The main theme of SIAF 2020 is movement, inspired by the octocentenary of the relocation of Salisbury Cathedral from its original and no longer suitable site to its current iconic position. Makers’ Tale is the result of collaboration between University for the Creative Arts and Wiltshire Creative in association with Salisbury Cathedral. The Cathedral has witnessed a continuum of learning and the passing on of craft skills for the last 800 years.
The creative enquiry into the legacy and current practice of the Cathedral Works Department is a pivotal component of the project. Sennett (2008) expresses the importance of transferring the knowledge of skilled practice, while Harrod suggests that craft is dependent on knowledge that is ‘tacit, practical or embodied’ (Harrod 2018:15). The modern crossovers from the areas of music, new technologies, and interactive sound installation are used to integrate craft knowledge into an innovative, lived or embedded experience for audiences.
Old Stories, New Narratives presented three convened panels, on the themes of identity, collaboration and sustainability; themes that underpinned international maker residencies and collaborations and resulted in works exhibited at Meet Make Collaborate.
It was a strand of Identity, Collaboration, Sustainability: an online, international, festival of craft, which took place Monday 27 - Thursday 30 September 2021.

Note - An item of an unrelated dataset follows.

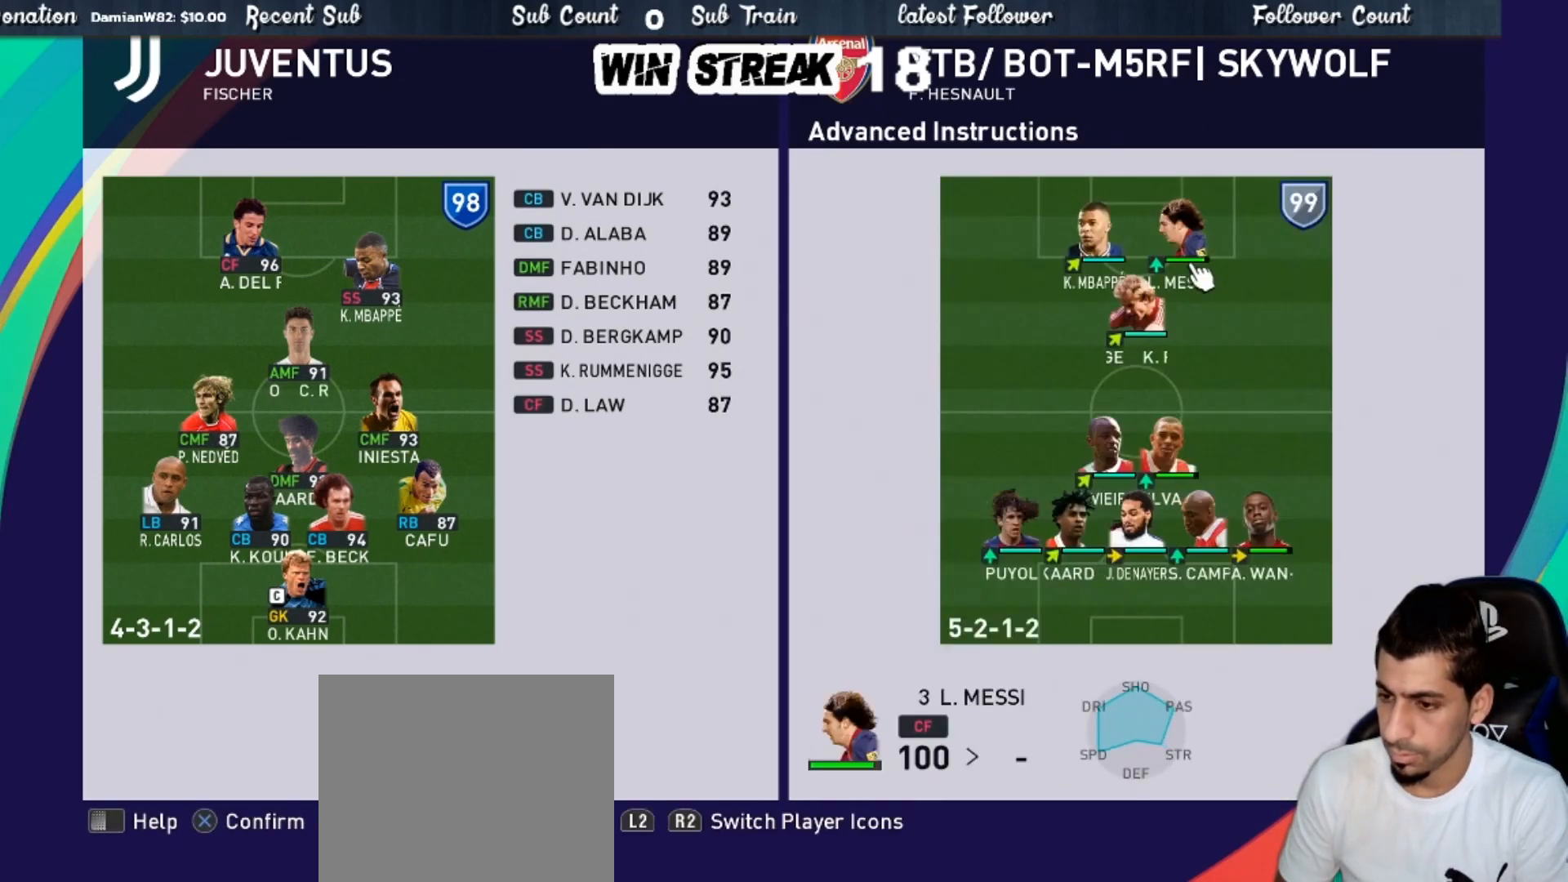
{"buttons": [], "left_stick": "center", "right_stick": "center", "events": [[67, "CROSS", "down"], [200, "CROSS", "up"]]}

In each panel, makers, curators, historians and researchers considered the future of making practices and process through sharing new ideas about craft practice, research-in-progress and case studies concerning both maker-led and theoretical strategies and what these might have to offer in a global context. Papers provoked and stimulated discussion by asking an array of critical questions about the values we invest in craft and how these values represent who we are, how we are seen and what craft can change.